Why doesn't your dog follow you on walks? Most likely, you're not exciting him enough! YOU should be the most exciting thing.
To start out, ask yourself some questions about yourself:
1) What do you go out on walks for? Groceries, window shopping, meeting friends?
2) What are the different walking paces for these different walks?
3) What are your favorite things to notice on your walks? Stylish people, other dogs, woman/men?
4) What do you try to avoid outside? Strangers, bad smells, trucks?
Now, 'ask' your dog the same questions (that means observe or try to guess). Some answers he could possibly give are:
1) I go outside to: go to the bathroom, meet other dogs, meet people, exercise, or even - I don't know why my owner takes me out, I hate going outside!
2) I walk at different paces when: I have to go to the bathroom, I know where I'm going, I don't know where I'm going, when I'm running away from dogs, people or children etc.

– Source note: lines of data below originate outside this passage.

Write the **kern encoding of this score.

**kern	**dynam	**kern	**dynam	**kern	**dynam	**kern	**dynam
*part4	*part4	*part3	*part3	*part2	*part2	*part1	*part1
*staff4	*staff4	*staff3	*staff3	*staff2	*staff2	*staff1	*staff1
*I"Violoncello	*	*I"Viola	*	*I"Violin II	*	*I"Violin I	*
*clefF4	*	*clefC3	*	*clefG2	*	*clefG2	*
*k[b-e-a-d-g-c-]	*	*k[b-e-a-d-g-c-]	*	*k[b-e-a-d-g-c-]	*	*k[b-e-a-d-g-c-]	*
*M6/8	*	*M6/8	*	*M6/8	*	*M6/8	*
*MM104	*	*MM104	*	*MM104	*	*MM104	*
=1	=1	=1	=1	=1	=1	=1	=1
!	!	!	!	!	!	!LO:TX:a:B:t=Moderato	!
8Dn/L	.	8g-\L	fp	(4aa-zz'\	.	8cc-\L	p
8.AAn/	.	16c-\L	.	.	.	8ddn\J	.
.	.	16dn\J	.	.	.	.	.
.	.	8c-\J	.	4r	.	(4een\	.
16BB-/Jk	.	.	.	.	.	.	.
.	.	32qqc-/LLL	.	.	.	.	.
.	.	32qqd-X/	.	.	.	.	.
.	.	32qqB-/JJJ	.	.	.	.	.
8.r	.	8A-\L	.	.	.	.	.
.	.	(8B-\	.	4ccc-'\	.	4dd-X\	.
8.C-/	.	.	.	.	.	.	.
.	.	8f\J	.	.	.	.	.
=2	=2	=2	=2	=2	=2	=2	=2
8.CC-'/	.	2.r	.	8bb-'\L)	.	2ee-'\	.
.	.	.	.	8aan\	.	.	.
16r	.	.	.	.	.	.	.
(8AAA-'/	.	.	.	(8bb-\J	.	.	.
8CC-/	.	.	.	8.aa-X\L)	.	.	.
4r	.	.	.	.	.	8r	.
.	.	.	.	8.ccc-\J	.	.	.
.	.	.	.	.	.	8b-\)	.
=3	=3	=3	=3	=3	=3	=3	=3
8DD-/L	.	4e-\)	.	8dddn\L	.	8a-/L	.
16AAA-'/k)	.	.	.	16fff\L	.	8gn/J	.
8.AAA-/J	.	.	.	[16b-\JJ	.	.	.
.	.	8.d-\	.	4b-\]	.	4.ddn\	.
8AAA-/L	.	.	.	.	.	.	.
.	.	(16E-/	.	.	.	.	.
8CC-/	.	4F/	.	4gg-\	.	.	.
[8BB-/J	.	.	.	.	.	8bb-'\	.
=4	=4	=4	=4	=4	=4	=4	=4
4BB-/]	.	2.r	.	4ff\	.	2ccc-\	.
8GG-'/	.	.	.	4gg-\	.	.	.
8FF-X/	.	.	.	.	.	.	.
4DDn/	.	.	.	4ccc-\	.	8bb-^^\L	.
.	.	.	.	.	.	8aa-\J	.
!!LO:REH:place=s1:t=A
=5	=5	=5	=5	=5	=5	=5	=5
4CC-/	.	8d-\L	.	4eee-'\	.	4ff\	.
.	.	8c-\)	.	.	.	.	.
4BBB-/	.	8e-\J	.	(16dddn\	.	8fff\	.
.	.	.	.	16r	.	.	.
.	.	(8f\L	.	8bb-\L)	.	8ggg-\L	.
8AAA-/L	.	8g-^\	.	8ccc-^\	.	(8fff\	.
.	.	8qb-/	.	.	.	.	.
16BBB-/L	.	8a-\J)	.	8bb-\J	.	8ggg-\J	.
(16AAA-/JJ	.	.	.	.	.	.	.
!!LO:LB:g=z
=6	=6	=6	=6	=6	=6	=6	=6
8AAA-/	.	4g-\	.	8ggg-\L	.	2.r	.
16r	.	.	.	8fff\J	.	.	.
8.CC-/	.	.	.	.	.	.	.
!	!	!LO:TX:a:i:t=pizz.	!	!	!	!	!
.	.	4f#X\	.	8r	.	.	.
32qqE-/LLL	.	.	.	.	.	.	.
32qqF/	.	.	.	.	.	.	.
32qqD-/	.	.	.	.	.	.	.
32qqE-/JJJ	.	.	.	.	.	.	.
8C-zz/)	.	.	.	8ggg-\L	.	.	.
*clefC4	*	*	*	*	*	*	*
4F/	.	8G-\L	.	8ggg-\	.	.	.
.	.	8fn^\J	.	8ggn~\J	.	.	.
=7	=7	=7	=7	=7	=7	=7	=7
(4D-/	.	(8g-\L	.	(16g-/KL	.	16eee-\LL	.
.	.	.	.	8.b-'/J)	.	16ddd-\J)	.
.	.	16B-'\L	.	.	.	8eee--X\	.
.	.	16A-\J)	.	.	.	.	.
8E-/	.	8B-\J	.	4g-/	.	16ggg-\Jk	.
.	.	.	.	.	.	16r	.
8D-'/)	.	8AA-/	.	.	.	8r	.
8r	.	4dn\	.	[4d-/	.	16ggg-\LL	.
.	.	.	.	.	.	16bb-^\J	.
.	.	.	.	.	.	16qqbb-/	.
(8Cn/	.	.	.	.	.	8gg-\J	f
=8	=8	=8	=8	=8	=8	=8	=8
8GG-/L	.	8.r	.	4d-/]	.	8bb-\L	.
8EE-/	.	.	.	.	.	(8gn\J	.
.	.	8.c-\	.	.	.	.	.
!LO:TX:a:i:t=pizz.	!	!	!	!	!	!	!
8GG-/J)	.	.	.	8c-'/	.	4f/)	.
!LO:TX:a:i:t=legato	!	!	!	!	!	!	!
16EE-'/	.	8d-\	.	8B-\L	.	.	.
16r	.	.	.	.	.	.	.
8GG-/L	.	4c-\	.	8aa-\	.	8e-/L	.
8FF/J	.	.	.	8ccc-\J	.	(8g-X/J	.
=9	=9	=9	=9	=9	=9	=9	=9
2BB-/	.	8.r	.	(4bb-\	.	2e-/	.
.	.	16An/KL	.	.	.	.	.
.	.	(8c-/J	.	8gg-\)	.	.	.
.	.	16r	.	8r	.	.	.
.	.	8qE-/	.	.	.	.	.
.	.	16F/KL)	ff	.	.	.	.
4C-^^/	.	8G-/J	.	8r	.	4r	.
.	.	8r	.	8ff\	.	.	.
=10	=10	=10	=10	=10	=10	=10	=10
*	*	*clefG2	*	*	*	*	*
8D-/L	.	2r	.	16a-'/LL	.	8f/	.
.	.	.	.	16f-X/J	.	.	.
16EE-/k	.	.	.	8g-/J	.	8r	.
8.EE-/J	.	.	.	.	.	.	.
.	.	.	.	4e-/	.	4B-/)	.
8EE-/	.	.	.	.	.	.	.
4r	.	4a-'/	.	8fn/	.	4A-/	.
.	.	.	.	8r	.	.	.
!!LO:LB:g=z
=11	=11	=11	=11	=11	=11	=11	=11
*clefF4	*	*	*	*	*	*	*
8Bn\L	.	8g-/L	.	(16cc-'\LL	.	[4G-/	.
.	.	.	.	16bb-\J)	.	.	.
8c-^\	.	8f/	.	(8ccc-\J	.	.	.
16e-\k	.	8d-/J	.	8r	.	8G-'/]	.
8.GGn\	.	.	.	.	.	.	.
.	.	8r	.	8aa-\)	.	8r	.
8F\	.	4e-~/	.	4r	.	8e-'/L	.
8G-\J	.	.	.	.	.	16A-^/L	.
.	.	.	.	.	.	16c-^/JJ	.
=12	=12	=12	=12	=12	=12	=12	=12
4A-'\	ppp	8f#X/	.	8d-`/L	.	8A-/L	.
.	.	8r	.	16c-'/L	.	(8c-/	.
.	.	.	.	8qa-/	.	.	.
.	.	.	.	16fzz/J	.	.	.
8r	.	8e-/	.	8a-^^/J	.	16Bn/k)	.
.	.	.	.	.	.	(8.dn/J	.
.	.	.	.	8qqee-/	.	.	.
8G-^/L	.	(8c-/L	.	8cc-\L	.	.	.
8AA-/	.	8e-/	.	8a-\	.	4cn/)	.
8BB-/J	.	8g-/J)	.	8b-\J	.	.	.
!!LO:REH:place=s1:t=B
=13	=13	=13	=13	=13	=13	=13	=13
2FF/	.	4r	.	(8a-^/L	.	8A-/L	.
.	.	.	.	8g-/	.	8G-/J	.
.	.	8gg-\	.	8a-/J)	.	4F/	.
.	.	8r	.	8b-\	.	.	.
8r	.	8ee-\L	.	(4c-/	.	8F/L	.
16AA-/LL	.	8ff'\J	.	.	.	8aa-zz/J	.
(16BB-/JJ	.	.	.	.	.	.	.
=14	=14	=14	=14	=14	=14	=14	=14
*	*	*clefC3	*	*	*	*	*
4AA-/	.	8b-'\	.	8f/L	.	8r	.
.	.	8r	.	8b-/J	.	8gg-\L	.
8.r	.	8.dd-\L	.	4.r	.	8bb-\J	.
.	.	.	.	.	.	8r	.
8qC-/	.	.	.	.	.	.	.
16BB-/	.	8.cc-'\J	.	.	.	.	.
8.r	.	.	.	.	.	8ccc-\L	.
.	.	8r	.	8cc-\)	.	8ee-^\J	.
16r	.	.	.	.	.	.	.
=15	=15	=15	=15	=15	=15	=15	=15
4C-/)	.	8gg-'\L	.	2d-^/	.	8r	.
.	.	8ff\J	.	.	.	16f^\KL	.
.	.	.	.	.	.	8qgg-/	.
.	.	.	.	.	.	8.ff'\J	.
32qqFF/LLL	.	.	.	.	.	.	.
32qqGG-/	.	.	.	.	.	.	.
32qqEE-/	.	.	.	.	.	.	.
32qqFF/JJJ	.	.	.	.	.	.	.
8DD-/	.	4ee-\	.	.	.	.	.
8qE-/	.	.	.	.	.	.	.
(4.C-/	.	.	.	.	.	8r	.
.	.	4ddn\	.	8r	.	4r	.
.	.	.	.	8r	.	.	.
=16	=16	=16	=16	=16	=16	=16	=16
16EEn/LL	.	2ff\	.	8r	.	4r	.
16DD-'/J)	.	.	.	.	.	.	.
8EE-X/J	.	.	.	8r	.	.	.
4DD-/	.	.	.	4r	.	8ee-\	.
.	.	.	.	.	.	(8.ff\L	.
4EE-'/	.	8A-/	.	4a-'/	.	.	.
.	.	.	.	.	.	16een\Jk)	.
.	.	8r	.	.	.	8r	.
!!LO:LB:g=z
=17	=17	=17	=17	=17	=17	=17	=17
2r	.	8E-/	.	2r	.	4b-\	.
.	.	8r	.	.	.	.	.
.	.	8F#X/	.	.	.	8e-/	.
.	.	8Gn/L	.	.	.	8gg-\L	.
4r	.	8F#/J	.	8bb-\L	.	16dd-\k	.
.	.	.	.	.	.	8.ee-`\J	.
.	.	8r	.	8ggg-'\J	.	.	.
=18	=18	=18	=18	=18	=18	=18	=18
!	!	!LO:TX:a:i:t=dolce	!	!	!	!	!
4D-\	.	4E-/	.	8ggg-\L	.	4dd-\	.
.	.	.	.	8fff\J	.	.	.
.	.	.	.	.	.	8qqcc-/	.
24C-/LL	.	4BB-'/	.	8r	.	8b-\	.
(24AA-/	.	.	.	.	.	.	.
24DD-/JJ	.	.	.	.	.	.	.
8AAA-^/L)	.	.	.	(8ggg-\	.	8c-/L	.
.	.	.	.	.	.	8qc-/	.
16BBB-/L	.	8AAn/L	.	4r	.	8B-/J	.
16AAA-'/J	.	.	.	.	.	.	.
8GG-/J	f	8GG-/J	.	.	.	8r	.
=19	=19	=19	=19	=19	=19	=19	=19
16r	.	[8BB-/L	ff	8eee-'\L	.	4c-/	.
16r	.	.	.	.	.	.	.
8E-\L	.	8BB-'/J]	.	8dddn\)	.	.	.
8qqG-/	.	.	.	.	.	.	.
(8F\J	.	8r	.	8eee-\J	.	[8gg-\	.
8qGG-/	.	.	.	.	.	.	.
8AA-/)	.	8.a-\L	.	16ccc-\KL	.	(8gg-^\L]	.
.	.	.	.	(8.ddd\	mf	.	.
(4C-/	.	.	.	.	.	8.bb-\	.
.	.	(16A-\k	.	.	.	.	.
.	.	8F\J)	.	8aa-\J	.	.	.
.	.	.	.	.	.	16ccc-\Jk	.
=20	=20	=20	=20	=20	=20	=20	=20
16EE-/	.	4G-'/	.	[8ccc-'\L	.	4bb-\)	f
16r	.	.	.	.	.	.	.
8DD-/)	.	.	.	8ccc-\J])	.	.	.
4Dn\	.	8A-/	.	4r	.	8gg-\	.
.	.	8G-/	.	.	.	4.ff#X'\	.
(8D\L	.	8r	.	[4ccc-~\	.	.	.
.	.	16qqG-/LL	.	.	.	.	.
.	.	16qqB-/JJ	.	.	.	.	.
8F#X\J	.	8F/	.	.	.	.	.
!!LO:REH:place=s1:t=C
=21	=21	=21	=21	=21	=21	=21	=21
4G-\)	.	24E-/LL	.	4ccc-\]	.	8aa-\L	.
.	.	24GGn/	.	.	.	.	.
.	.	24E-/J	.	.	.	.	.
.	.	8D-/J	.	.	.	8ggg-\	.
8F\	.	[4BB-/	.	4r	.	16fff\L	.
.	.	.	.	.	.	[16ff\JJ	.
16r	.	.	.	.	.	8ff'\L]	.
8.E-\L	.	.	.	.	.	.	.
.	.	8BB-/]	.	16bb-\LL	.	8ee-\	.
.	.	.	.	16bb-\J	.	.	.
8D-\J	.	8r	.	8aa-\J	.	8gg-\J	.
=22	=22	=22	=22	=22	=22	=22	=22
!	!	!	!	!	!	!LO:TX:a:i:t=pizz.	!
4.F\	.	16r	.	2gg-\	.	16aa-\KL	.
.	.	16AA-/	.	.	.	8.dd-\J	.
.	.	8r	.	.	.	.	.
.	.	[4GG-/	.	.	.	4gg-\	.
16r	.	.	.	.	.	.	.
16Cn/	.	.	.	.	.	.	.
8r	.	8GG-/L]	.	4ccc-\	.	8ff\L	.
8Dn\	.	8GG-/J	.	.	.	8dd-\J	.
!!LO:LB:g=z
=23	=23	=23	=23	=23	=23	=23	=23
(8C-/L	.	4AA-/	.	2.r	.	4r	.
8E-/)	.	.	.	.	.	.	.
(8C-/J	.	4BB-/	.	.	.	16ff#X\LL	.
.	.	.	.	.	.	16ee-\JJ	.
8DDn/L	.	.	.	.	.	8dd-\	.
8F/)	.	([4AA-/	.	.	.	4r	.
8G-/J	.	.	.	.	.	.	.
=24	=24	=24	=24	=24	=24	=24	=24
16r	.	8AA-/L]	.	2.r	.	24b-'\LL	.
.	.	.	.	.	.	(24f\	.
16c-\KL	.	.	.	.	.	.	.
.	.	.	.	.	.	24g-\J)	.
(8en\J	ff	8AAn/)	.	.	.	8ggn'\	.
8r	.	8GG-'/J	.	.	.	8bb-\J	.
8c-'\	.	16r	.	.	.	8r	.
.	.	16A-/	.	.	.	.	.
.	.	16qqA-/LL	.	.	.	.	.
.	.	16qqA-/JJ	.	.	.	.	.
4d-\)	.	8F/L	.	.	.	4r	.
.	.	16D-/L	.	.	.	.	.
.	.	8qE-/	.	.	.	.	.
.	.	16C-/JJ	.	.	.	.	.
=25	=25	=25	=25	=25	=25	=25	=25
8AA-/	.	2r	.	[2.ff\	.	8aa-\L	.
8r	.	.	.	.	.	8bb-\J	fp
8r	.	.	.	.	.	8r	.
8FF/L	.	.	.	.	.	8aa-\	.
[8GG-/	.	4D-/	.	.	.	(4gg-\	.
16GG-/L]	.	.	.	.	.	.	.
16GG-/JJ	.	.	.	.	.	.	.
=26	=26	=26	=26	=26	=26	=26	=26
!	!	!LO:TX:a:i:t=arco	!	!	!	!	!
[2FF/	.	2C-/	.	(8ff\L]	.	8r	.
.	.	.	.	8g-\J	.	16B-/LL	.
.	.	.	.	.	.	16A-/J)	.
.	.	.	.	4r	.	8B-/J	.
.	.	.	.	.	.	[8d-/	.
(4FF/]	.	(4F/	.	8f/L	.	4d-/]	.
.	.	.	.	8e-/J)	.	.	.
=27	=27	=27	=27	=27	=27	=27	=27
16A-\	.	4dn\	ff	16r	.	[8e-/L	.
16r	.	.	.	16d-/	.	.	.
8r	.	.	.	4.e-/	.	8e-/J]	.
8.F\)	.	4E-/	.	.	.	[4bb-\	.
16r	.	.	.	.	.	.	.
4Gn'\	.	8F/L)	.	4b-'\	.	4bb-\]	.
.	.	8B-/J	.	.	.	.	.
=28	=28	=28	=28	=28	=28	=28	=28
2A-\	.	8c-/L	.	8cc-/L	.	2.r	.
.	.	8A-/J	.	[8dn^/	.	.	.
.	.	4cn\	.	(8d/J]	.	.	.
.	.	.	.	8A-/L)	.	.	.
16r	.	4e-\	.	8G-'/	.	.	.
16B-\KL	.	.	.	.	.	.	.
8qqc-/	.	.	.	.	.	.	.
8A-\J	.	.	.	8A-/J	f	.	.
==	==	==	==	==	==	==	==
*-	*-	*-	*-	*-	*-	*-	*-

3) My favorite things to notice are: leaves on the ground, chicken bones, my owner, sharp movements
4) I avoid: Trucks, loud sounds, crowds, other dogs
Now that you're aware of both of you and your dogs motivations, you probably have a better idea of when it's best to train together - when you both have time, AND when you can avoid things that might distract both of you
Now for the fun part! YOU are going to become the funnest most exciting part of your dog's walk:
Practice at home first becoming the apple of your dog's eye while not on a leash: what gets your dogs attention? Running, balls, treats? Excite your dog enough to follow you in any direction; circles, squares, backwards forwards, running, slowly...You'll notice that just by changing your pace your dog's attention is always on you! And, always reward for good responses.
Tip: If you are having trouble getting your dog to move forward, try bending your knees while stepping forward to make the whole movement very obvious
Now, add a leash inside and continue to be the apple of your dog's eye, rewarding him when he follows your every move. And, don't forget to encourage with your voice!
Practice outside without other dogs around, and always reward for good behavior!
Now practice with distractions one at a time - leaves, shopping, trucks, dogs - refer to your list!